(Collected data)
____

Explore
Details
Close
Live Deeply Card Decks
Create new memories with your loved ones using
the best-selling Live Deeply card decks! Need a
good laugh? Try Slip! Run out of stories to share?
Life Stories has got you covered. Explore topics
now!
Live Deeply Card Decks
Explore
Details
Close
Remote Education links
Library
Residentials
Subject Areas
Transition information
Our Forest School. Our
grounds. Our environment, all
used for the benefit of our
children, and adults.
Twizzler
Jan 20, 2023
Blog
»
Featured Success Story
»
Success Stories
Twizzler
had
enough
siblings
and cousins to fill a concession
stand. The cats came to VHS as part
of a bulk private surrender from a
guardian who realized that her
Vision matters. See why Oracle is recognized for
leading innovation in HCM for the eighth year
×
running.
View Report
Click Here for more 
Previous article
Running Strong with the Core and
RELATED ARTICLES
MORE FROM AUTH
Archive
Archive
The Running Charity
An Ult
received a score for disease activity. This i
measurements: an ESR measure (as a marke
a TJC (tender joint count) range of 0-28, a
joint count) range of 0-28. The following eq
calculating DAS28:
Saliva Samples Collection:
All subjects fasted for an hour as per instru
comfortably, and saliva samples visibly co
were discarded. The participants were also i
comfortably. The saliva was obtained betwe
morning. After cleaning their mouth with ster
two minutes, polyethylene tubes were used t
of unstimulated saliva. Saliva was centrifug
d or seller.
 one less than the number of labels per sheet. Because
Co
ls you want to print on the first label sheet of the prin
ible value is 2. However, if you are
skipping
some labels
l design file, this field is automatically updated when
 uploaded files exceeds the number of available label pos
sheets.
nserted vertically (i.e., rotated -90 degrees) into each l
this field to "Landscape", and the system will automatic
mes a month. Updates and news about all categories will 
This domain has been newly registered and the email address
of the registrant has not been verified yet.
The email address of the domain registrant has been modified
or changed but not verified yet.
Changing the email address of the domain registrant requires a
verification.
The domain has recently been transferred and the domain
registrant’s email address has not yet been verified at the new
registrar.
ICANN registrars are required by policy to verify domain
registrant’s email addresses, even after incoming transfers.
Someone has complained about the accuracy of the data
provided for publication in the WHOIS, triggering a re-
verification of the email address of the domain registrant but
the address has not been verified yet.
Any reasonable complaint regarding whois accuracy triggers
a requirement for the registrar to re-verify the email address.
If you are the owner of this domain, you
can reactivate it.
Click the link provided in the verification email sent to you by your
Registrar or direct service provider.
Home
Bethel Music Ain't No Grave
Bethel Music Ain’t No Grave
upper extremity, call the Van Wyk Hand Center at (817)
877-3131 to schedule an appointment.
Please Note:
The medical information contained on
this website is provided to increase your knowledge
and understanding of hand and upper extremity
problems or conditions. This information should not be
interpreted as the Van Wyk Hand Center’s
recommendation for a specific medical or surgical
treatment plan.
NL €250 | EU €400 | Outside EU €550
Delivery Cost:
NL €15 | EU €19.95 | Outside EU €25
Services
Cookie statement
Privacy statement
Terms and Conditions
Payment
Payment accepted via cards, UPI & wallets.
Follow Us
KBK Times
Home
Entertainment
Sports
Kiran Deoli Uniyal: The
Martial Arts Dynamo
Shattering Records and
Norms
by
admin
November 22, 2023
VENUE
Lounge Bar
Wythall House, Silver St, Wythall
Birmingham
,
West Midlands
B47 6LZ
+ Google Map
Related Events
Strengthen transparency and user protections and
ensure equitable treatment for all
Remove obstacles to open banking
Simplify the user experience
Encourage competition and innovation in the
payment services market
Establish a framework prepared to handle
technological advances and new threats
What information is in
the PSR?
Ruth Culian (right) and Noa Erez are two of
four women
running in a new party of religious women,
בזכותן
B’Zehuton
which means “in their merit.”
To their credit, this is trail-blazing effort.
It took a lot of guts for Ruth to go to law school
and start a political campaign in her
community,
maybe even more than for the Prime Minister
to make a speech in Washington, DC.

____

Make sure every record is repeated exactly.

Explore
Details
Close
Live Deeply Card Decks
Create new memories with your loved ones using
the best-selling Live Deeply card decks! Need a
good laugh? Try Slip! Run out of stories to share?
Life Stories has got you covered. Explore topics
now!
Live Deeply Card Decks
Explore
Details
Close
Remote Education links
Library
Residentials
Subject Areas
Transition information
Our Forest School. Our
grounds. Our environment, all
used for the benefit of our
children, and adults.
Twizzler
Jan 20, 2023
Blog
»
Featured Success Story
»
Success Stories
Twizzler
had
enough
siblings
and cousins to fill a concession
stand. The cats came to VHS as part
of a bulk private surrender from a
guardian who realized that her
Vision matters. See why Oracle is recognized for
leading innovation in HCM for the eighth year
×
running.
View Report
Click Here for more 
Previous article
Running Strong with the Core and
RELATED ARTICLES
MORE FROM AUTH
Archive
Archive
The Running Charity
An Ult
received a score for disease activity. This i
measurements: an ESR measure (as a marke
a TJC (tender joint count) range of 0-28, a
joint count) range of 0-28. The following eq
calculating DAS28:
Saliva Samples Collection:
All subjects fasted for an hour as per instru
comfortably, and saliva samples visibly co
were discarded. The participants were also i
comfortably. The saliva was obtained betwe
morning. After cleaning their mouth with ster
two minutes, polyethylene tubes were used t
of unstimulated saliva. Saliva was centrifug
d or seller.
 one less than the number of labels per sheet. Because
Co
ls you want to print on the first label sheet of the prin
ible value is 2. However, if you are
skipping
some labels
l design file, this field is automatically updated when
 uploaded files exceeds the number of available label pos
sheets.
nserted vertically (i.e., rotated -90 degrees) into each l
this field to "Landscape", and the system will automatic
mes a month. Updates and news about all categories will 
This domain has been newly registered and the email address
of the registrant has not been verified yet.
The email address of the domain registrant has been modified
or changed but not verified yet.
Changing the email address of the domain registrant requires a
verification.
The domain has recently been transferred and the domain
registrant’s email address has not yet been verified at the new
registrar.
ICANN registrars are required by policy to verify domain
registrant’s email addresses, even after incoming transfers.
Someone has complained about the accuracy of the data
provided for publication in the WHOIS, triggering a re-
verification of the email address of the domain registrant but
the address has not been verified yet.
Any reasonable complaint regarding whois accuracy triggers
a requirement for the registrar to re-verify the email address.
If you are the owner of this domain, you
can reactivate it.
Click the link provided in the verification email sent to you by your
Registrar or direct service provider.
Home
Bethel Music Ain't No Grave
Bethel Music Ain’t No Grave
upper extremity, call the Van Wyk Hand Center at (817)
877-3131 to schedule an appointment.
Please Note:
The medical information contained on
this website is provided to increase your knowledge
and understanding of hand and upper extremity
problems or conditions. This information should not be
interpreted as the Van Wyk Hand Center’s
recommendation for a specific medical or surgical
treatment plan.
NL €250 | EU €400 | Outside EU €550
Delivery Cost:
NL €15 | EU €19.95 | Outside EU €25
Services
Cookie statement
Privacy statement
Terms and Conditions
Payment
Payment accepted via cards, UPI & wallets.
Follow Us
KBK Times
Home
Entertainment
Sports
Kiran Deoli Uniyal: The
Martial Arts Dynamo
Shattering Records and
Norms
by
admin
November 22, 2023
VENUE
Lounge Bar
Wythall House, Silver St, Wythall
Birmingham
,
West Midlands
B47 6LZ
+ Google Map
Related Events
Strengthen transparency and user protections and
ensure equitable treatment for all
Remove obstacles to open banking
Simplify the user experience
Encourage competition and innovation in the
payment services market
Establish a framework prepared to handle
technological advances and new threats
What information is in
the PSR?
Ruth Culian (right) and Noa Erez are two of
four women
running in a new party of religious women,
בזכותן
B’Zehuton
which means “in their merit.”
To their credit, this is trail-blazing effort.
It took a lot of guts for Ruth to go to law school
and start a political campaign in her
community,
maybe even more than for the Prime Minister
to make a speech in Washington, DC.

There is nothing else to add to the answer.